Like A Rash – Friday Fictioneers, August 2017

copyright Roger Bultot

Don’t take this personally, it’s not about you.”

Despite the rumours about downsizing, she’d not believed they’d choose her.  She’d never failed at anything, and she’d worked hard at making herself indispensable.

Ever-present, ever-helpful, all over everyone.


Yet as she cleared her desk, the relief in the office was palpable.

Relief that it wasn’t them?

Or relief it was her?

As she lugged her cardboard-box towards the exit, half-hearted calls of “don’t be a stranger, hey?” rang in her ears and she began to understand.

She’d thought what they needed was more of her.

In reality, they’d wanted less.


Friday Fictioneers calls for stories of 100 words in response to a weekly photo prompt.  Our host, Rochelle Wisoff-Fields presides over our activities each week.  Thanks for being there, Rochelle.

- Dataset rows:
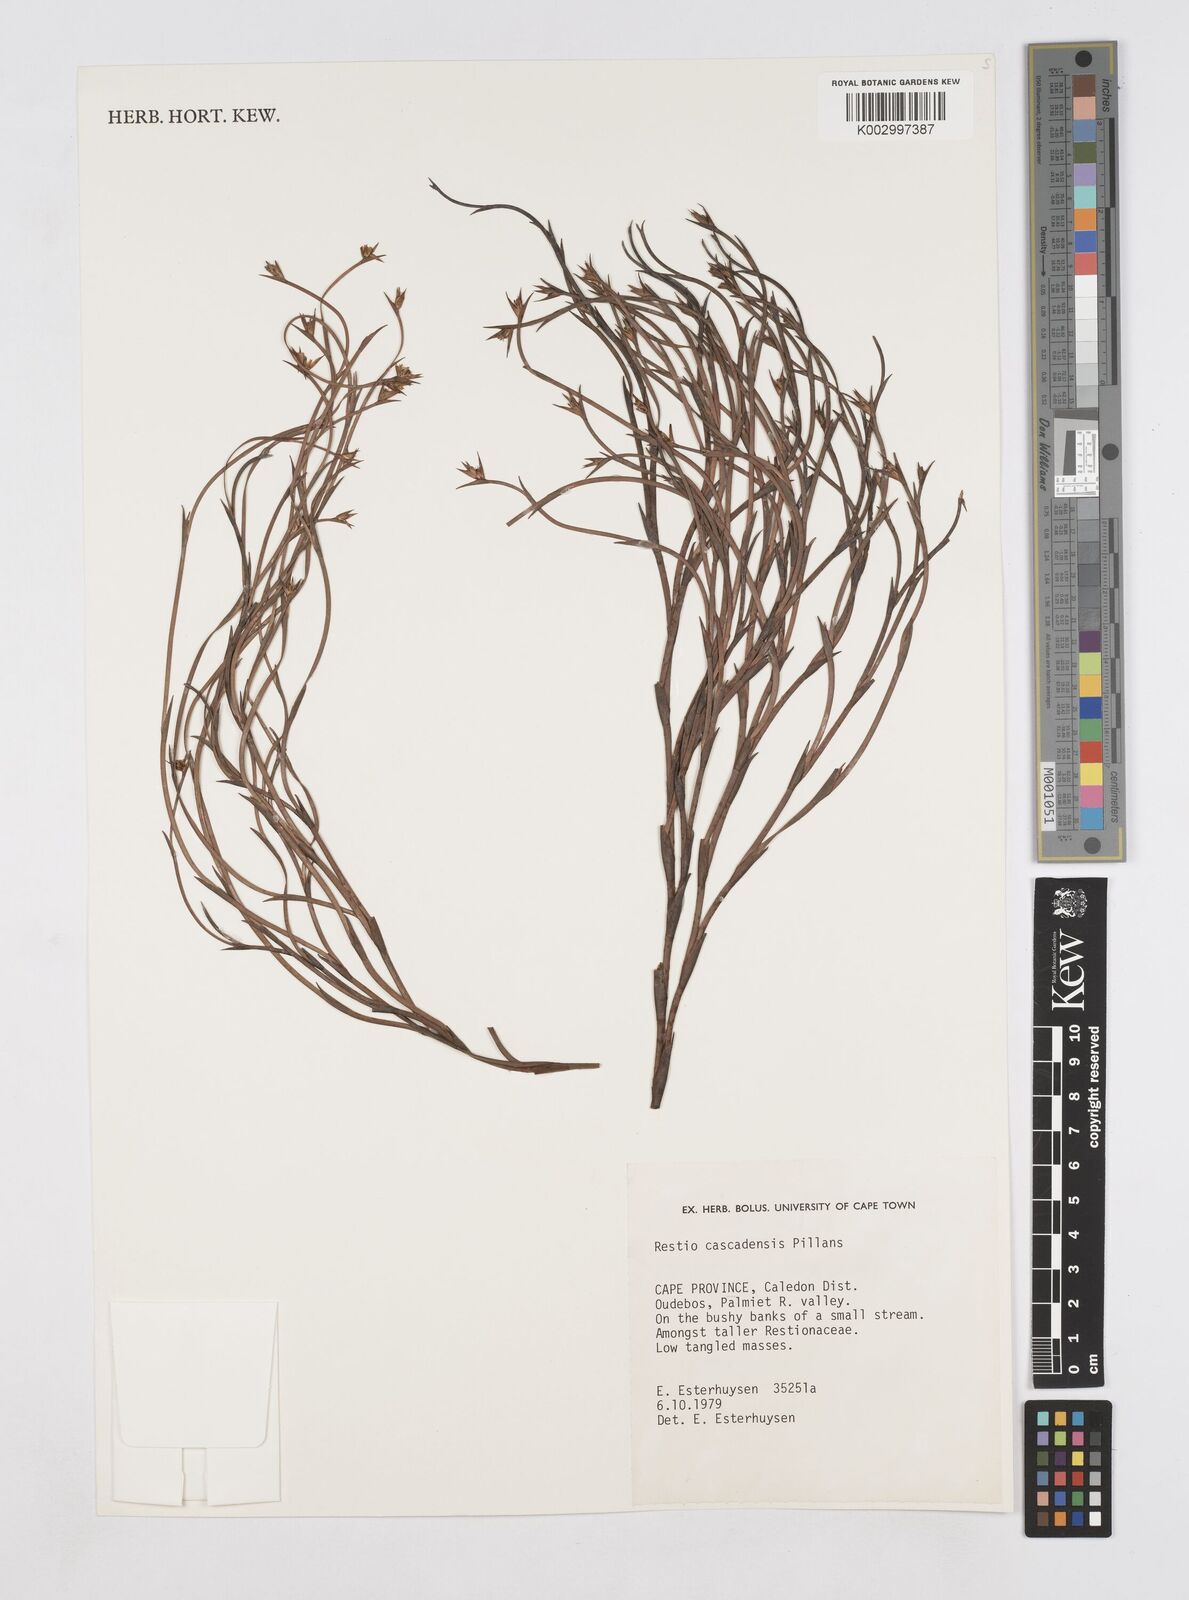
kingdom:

==

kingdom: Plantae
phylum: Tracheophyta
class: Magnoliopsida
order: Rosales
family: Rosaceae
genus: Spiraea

---

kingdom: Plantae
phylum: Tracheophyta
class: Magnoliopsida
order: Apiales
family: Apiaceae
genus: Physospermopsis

- Requirement: Decide whether each statement below agrees with the downsizing story above, answering yes or no and quoting the deciding words of the story. 1. She had expected to be picked when the rumors of downsizing spread. 2. The relief in the office was palpable as she cleared her desk. 3. Friday Fictioneers asks for stories of 100 words.

- Task result:
1. No: "she’d not believed they’d choose her"
2. Yes: "as she cleared her desk, the relief in the office was palpable"
3. Yes: "Friday Fictioneers calls for stories of 100 words"